Le Luxembourg sera le premier État au monde à instaurer la gratuité de tous les transports publics. Cette mesure reprise dans l’accord de coalition qui a déjà suscité l’enthousiasme de la presse internationale – présente à la conférence de presse - a été confirmée ce matin par le ministre de la Mobilité et des Travaux publics, François Bausch.
La mesure entrera en vigueur le 1er mars 2020. Tous les modes de transports publics nationaux financés par l'Etat (CFL, Luxtram, RGTR et TICE) sont concernés.
Les titres de transport disparaîtront mais la possession d'une pièce d'identité est obligatoire. En revanche, les système de classes sera maintenu et la 1ere classe restera payante.
Selon les dires du ministre, le tarifs des transports transfrontaliers seront "adaptés vers le bas", en concertation avec les réseaux des pays voisins, SNCF, SCNB et DB. Les tarifs "RegioZone" des bus RGTR seront également adaptés vers le bas.
Les missions actuelles des agents seront "adaptées voire étendues".
Le coût de la mesure est évalué à 41 millions d'euros par an pour l'État.

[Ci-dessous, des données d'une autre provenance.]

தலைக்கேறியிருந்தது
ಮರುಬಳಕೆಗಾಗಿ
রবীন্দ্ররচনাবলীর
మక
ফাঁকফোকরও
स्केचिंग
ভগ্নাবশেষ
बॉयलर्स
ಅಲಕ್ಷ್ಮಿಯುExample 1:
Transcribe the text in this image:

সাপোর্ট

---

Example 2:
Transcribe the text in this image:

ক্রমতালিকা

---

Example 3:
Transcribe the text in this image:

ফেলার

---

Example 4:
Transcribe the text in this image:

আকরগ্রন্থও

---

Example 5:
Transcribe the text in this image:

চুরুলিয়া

Dans la liste officielle des opérateurs de transports en commun qui seront gratuits, les AVL - Autobus de la Ville de Luxembourg - ne figurent étonnamment pas, alors qu'ils transportent quelque 40 millions de passagers par an.

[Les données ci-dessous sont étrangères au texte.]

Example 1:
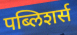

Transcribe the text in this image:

पब्लिशर्स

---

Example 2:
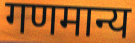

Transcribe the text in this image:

गणमान्य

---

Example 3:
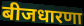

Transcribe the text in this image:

बीजधारणा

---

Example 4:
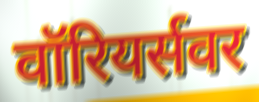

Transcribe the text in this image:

वॉरियर्सवर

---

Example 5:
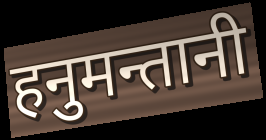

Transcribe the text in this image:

हनुमन्तानी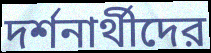
দর্শনার্থীদের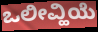
ಒಲೀವ್ಹಿಯೆ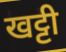
खट्टी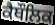
ਕੈਥੌਲਿਕ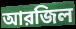
আরজিল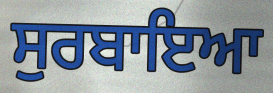
ਸੁਰਬਾਇਆ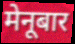
मेनूबारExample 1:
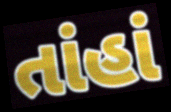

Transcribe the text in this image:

તાંહાં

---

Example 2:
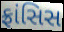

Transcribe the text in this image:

ફ્રાંસિસ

Contactée par RTL, Lydie Polfer, bourgmestre de la capitale se veut à la fois rassurante et ferme: "Les AVL vont certainement s'aligner sur la gratuité nationale, mais il aurait été normal que le ministère des Transports nous informe avant la conférence de presse. Aucun réunion n'a eu lieu." Elle estime que le manque à gagner serait de quelque 16 millions d'euros par an, sans compter les recettes manquantes du tram dans lequel la Ville est aussi partie prenante.